The quiet surprise running underneath all of this: freezing the agent often *helps*. The papers that hold weights fixed and let tools, skills, and memory evolve aren't accepting a limitation — they're avoiding catastrophic forgetting, getting cross-backbone transfer for free, and keeping service live. The thing you'd assume is the bottleneck (a frozen model) turns out to be the feature that makes safe, continuous tool adaptation possible.
Sources 10 notes
A 2x2 taxonomy based on optimization target (agent vs tool) and feedback signal (execution vs output) unifies dispersed adaptation research. This framework directly maps to implementation decisions and explains trade-offs like query quality versus final answer quality.
SkillOS shows that separating a trainable curator from a frozen executor, grouped by task streams, causes skill repositories to shift from generic verbose additions toward actionable execution logic and cross-task meta-strategies. The trained curator generalizes across different executor backbones and domains.
VOYAGER demonstrates that storing executable skills in an embedding-indexed library and composing complex skills from simpler ones allows agents to learn continuously while avoiding the forgetting that occurs with weight-update-based methods. Environmental feedback refines skills while an automatic curriculum drives continual exploration.
Agents using causal-form memory (preserving applicability conditions) outperform generic reflection by 23 points on repeated trials and gain 4-17 points transferring to new environments, showing memory shape matters more than parameter updates.
Extracting natural-language rules from context into reusable skills improves frozen model reasoning without weight updates. On CL-bench, this lifts GPT-4.1 from 11.1% to 16.5%, with skills transferable across model backbones.

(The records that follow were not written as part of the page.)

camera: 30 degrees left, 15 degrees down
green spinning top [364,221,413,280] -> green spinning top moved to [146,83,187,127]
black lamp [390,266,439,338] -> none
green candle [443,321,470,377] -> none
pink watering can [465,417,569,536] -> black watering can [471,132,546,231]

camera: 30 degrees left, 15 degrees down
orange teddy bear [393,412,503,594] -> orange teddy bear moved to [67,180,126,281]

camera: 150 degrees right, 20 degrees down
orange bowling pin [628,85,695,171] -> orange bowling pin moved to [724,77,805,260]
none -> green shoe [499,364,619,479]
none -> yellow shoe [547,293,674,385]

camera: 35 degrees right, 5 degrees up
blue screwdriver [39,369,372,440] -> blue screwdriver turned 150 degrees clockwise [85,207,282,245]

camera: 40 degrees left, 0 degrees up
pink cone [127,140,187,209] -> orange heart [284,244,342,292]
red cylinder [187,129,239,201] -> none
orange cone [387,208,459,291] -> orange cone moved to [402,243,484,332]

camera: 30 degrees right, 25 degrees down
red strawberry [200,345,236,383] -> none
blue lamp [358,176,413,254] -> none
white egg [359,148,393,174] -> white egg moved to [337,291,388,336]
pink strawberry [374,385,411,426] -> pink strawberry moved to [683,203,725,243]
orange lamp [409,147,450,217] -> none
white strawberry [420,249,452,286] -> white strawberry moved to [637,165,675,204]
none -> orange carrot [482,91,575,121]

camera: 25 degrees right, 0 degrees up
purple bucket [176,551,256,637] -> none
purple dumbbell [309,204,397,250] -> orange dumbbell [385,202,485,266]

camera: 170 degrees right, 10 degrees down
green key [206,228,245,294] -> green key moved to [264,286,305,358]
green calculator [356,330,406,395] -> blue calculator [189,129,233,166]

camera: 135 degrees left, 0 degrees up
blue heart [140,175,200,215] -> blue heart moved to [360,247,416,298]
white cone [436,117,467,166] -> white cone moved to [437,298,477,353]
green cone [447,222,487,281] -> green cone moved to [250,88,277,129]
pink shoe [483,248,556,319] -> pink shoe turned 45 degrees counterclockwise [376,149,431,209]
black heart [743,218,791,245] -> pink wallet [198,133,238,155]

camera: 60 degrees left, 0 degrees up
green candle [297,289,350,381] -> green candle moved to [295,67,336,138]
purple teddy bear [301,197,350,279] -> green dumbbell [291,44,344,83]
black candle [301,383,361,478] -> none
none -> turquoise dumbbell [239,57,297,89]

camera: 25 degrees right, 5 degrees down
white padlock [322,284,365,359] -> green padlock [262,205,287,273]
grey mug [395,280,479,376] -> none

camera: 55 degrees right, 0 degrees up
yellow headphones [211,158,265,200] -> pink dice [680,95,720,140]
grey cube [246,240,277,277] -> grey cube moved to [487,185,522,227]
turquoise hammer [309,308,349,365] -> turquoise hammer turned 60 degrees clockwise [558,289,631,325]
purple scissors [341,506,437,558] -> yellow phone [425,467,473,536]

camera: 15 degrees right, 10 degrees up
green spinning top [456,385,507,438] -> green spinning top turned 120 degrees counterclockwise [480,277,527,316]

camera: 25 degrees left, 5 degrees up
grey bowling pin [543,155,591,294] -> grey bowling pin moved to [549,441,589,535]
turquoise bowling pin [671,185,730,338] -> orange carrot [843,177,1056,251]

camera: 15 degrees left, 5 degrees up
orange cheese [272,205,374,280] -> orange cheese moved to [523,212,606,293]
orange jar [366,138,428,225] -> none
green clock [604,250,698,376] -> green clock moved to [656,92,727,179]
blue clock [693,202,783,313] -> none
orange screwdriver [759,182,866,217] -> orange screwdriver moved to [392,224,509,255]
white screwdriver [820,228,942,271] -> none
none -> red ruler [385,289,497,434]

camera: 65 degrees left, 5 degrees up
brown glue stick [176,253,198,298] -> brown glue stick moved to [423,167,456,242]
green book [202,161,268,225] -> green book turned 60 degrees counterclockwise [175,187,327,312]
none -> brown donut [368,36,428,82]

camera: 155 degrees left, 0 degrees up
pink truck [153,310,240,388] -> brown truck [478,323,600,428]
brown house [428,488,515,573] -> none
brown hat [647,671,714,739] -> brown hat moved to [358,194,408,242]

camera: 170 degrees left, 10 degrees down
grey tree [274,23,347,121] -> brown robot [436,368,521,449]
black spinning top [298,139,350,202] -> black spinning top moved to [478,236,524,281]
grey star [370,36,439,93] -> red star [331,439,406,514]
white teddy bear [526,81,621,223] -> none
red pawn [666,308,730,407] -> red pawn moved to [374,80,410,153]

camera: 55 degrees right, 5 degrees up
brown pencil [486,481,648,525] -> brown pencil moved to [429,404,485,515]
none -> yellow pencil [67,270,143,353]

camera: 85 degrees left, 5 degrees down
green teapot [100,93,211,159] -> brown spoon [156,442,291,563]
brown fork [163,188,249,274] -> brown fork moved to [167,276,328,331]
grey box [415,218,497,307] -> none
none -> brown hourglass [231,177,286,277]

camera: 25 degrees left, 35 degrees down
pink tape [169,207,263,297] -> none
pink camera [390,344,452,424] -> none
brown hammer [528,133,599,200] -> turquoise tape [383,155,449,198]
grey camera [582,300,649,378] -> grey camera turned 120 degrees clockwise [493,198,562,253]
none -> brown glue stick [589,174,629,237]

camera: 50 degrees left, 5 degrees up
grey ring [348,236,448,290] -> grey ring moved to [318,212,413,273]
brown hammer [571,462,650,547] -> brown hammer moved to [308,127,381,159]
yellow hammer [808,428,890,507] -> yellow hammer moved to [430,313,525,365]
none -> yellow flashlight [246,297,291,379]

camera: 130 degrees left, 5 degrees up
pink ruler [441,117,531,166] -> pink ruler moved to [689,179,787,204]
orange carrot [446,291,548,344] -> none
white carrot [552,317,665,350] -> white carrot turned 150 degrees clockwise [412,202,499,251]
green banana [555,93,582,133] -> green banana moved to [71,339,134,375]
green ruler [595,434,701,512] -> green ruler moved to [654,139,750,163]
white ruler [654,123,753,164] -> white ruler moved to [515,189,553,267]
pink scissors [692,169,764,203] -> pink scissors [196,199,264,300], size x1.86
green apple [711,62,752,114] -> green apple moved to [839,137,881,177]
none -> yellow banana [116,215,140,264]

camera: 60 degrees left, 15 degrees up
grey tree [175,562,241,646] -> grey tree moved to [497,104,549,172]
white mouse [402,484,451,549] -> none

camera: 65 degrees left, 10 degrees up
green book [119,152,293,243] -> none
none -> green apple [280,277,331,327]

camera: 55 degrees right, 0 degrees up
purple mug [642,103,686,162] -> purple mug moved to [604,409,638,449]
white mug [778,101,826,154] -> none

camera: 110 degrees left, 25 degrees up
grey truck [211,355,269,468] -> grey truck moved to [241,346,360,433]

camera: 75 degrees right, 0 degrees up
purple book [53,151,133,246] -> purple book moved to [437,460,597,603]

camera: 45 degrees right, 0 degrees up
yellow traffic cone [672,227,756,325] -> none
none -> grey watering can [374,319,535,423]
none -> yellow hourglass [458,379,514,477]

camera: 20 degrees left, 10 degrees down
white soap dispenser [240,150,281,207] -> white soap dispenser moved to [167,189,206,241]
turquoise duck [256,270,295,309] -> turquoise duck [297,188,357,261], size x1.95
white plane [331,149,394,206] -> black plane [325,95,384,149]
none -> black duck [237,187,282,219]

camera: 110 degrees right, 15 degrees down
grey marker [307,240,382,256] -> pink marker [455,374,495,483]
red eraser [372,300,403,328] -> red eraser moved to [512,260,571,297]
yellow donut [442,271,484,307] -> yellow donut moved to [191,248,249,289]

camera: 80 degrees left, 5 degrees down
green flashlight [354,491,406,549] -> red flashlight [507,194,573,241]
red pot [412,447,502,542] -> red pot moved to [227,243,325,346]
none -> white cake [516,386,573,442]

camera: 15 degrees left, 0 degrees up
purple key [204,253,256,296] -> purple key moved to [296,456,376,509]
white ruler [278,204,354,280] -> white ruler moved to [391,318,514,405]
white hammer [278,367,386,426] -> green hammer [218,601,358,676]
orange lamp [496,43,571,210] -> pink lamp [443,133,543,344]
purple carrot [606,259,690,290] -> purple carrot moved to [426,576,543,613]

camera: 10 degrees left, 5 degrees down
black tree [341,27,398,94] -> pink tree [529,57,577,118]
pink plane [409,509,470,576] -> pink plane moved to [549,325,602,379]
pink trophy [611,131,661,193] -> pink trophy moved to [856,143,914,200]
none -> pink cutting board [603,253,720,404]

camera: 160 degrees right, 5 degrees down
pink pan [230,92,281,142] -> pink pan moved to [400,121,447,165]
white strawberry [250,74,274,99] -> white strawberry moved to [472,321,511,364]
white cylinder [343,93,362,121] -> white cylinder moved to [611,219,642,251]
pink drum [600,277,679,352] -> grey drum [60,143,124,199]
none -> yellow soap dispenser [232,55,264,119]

MUSE-Autoskill demonstrates that invoking skill creation from within the agent's reasoning loop grounds new skills in exact task context, immediate feedback, and runtime validation. In-loop skills reach 87.94% task accuracy and transfer to other agents with minimal loss, eliminating the situated context problem of offline authoring.
DeepAgent demonstrates that discovering tools as needed—rather than pre-retrieving a fixed set—enables agents to maintain global task perspective and adapt strategy mid-execution. This approach scales better for long-horizon tasks where the tool space is too large to enumerate.
MetaClaw demonstrates that deployed agents require both rapid skill injection from failures (seconds, zero downtime) and slower gradient-based optimization during idle windows (minutes to hours). The two mechanisms reinforce each other, with better policies producing more informative failures and richer skills enabling higher-reward trajectories.
FluxMem demonstrates that adaptive memory topology—where links form, refine, and consolidate based on closed-loop execution feedback—consistently reaches state-of-the-art across three distinct benchmarks. Dynamic connectivity outperforms fixed retrieval by aligning abstraction and eliminating interference.
Agent Workflow Memory induces sub-task routines at finer granularity than full tasks, abstracts example-specific values, and compounds them hierarchically. This produces 24.6% relative gain on Mind2Web and 51.1% on WebArena, with larger gains as train-test gaps widen.